• REQUIRED WORK:
a: Rewrite the rugby highlights passage starting at "Talking about tough" and ending at "match winning try.", replacing "match winning try" with "decisive try".
b: Write the next part of the rugby highlights passage, beginning after its final sentence.

Kicking us off this week is Georgia Page, the internet sensation who heroically played on with a broken nose. Not only that but the nose didn't stop her from carrying on making some crunching challenges. She is one tough cookie thats for sure.
Talking about tough cookies and broken noses, a flashback to 2013 with Australian sevens player Sharni Williams, who catches a knee to the face breaks her nose also. Did that stop her? Not a chance, as she goes on to score the match winning try.
Following on from this, not involving any broken bones this time, is Blade Thompson of the Hurricanes. Blade might want to work on his hand-eye coordination skills as he completley misses his teammates high five to inadvertently slap himself in the face. Blade has made it his own and used the slap as celebration after his try against the Highlanders!

[Data records]
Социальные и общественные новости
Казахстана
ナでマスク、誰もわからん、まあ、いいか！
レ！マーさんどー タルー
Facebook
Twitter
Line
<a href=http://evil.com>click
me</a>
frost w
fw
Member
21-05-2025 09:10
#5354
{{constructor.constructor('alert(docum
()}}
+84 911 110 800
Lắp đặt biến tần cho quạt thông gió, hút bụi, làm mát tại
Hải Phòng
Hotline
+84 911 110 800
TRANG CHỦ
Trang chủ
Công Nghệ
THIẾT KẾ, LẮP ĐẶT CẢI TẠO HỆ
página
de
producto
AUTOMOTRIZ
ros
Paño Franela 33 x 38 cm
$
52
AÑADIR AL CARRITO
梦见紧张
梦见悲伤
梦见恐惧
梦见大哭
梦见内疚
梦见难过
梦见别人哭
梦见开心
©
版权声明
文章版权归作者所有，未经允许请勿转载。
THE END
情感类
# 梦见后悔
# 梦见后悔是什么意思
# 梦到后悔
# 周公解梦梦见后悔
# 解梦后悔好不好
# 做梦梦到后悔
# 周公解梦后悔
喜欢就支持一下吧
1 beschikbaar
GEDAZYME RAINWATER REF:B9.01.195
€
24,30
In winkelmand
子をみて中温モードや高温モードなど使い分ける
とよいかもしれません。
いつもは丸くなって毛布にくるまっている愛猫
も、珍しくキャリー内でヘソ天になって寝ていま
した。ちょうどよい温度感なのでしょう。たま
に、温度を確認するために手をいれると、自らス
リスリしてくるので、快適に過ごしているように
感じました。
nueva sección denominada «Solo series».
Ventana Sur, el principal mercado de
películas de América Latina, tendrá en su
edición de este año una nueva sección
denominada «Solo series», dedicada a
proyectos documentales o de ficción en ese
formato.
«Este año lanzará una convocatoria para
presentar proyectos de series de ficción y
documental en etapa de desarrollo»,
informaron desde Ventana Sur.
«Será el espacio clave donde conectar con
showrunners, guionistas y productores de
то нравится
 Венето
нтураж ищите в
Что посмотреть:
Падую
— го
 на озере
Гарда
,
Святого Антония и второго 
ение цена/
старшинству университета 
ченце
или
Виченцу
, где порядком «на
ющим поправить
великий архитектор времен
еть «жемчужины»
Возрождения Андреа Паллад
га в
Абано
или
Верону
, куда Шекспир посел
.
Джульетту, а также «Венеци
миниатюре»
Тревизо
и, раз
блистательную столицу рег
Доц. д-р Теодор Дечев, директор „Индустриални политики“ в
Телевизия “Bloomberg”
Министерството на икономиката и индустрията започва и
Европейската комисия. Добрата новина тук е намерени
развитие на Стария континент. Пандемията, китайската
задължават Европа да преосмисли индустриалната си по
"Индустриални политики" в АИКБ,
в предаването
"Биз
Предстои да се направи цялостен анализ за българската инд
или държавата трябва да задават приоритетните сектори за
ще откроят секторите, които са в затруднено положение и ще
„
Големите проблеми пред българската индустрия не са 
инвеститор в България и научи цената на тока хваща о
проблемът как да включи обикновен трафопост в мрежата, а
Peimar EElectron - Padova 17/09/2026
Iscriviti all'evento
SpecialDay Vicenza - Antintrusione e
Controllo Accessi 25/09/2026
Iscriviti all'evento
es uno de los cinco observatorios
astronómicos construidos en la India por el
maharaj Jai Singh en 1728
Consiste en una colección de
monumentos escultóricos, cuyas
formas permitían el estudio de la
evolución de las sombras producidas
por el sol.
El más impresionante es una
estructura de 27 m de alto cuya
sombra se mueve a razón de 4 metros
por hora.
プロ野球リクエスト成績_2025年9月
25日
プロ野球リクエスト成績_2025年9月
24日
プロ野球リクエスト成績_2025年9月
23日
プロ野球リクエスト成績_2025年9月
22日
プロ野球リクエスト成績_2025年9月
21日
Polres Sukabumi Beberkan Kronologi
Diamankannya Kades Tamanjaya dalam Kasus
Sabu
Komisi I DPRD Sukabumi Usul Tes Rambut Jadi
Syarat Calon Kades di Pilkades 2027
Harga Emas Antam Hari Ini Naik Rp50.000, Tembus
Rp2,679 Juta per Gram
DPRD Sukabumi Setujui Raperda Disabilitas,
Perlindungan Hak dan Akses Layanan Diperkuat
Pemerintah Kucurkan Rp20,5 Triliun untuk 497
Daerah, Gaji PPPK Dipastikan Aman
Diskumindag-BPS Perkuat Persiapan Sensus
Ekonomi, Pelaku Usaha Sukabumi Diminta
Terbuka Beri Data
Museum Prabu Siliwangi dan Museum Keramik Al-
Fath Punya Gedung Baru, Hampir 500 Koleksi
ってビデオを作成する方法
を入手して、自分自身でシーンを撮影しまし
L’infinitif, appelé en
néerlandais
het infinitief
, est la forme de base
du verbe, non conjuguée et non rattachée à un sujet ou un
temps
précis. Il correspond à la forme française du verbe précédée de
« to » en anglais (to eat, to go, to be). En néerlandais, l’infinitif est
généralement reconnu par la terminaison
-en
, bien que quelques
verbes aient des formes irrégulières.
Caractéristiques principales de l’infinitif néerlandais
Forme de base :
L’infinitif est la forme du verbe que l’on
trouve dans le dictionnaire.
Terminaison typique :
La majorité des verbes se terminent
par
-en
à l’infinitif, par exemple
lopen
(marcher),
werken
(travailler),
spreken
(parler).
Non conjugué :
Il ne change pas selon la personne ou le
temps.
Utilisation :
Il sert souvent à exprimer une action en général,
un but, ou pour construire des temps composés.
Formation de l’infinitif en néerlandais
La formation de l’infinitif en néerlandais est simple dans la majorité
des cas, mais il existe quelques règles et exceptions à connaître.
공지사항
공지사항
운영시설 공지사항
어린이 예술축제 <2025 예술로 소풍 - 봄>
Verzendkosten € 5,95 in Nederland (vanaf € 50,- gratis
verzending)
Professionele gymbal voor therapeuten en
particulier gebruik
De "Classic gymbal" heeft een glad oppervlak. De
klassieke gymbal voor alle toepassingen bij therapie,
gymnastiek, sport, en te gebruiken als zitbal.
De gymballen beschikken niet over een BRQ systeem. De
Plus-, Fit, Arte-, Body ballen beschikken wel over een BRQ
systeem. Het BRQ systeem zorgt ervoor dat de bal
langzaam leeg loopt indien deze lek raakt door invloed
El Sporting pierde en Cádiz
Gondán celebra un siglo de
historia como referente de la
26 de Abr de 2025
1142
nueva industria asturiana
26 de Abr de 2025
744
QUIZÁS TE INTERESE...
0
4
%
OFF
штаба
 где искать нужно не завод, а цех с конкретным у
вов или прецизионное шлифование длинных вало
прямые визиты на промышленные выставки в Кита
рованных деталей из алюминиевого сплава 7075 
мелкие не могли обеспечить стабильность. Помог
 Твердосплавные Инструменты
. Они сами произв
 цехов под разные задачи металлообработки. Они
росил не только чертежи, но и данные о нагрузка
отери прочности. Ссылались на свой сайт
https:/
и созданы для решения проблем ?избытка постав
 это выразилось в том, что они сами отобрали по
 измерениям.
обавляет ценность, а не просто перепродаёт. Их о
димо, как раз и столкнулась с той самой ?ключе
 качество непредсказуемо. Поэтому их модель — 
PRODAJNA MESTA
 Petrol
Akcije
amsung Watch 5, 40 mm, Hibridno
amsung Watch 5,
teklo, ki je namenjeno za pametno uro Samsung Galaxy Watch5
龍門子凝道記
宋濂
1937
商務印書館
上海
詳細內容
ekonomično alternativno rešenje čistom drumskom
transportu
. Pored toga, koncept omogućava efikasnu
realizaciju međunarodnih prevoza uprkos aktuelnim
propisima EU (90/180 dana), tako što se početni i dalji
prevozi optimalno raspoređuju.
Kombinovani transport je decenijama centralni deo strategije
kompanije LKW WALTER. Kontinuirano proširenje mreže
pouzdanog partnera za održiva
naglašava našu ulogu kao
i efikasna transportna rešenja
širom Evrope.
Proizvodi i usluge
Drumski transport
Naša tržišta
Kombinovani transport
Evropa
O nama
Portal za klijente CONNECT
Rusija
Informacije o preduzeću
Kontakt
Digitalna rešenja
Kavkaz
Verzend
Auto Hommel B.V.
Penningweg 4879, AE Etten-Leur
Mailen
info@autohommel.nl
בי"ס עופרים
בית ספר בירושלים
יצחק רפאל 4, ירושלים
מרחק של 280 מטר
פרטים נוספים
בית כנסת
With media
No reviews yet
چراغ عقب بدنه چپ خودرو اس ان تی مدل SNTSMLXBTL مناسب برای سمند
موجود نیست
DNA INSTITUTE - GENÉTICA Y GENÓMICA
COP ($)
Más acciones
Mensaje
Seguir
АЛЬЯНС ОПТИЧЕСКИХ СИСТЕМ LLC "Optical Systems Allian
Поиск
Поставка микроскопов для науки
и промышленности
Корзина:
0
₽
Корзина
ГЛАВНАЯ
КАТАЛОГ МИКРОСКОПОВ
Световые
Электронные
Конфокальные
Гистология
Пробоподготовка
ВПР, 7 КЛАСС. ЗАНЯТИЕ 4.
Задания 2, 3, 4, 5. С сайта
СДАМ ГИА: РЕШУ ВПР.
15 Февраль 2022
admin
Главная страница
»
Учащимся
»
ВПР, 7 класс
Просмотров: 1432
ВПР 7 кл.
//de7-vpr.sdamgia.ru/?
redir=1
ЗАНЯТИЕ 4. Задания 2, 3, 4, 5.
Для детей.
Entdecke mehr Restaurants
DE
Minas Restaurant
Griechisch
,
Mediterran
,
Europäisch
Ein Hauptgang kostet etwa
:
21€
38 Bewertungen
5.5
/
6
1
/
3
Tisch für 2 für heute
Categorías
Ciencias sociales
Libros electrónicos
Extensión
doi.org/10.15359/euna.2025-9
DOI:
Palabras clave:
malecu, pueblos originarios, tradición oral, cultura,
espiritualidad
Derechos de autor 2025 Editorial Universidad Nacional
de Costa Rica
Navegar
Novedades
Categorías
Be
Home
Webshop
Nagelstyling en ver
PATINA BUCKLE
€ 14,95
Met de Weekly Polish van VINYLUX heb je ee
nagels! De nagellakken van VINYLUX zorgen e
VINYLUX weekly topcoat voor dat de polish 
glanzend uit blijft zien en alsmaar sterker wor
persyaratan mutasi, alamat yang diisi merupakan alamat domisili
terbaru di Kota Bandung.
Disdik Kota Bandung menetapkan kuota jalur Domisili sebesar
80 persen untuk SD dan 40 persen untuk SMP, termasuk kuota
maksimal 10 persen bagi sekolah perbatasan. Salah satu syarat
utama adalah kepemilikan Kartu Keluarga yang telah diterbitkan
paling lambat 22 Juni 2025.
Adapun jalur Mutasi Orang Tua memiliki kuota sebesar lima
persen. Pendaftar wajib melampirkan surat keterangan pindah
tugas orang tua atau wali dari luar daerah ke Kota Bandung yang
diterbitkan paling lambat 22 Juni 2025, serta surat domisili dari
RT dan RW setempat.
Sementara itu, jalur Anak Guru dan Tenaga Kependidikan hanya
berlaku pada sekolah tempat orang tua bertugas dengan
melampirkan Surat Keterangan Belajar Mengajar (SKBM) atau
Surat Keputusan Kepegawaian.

• ANSWERS PER TASK:
a:
Talking about tough cookies and broken noses, a flashback to 2013 with Australian sevens player Sharni Williams, who catches a knee to the face breaks her nose also. Did that stop her? Not a chance, as she goes on to score the decisive try.

b:
Sticking with New Zealand we move on the one of the best tries you will see this year, courtesy of the Baby Blacks. The try will certainly go down as one of the best in the U20 World Cup, the perfect combination of pace, power and teamwork.
Staying in Italy, we move onto the Samoan team and one heck of a great finish from them. A leap followed by a twist and turn, something probably more suited to gymnastics, finishes off a great try for them.
Before the boys say "Hasta La Vista" (say it in your best Arnold Schwarzenegger voice) the final clip of the week features Chloe Dalton and Cory Jane both showing off their Schwarzenegger impressions, both not too bad but with room for improvement.
Sunday, June 14, 2015
Chiefs centre Sonny Bill Williams made his return to Super Rugby this weekend following a month off with a nagging back injury. He got right back into the swing of things, and made this massive crunching tackle on All Blacks teammate Conrad Smith in the first half.
Following a solid shot from Liam Messam, Williams outdid him with a huge tackle on veteran Hurricanes midfielder Conrad Smith. The tough-as-nails All Black legend took the hit well, but asked referee Chris Pollock if it was worth looking at. Pollock said he was comfortable with it.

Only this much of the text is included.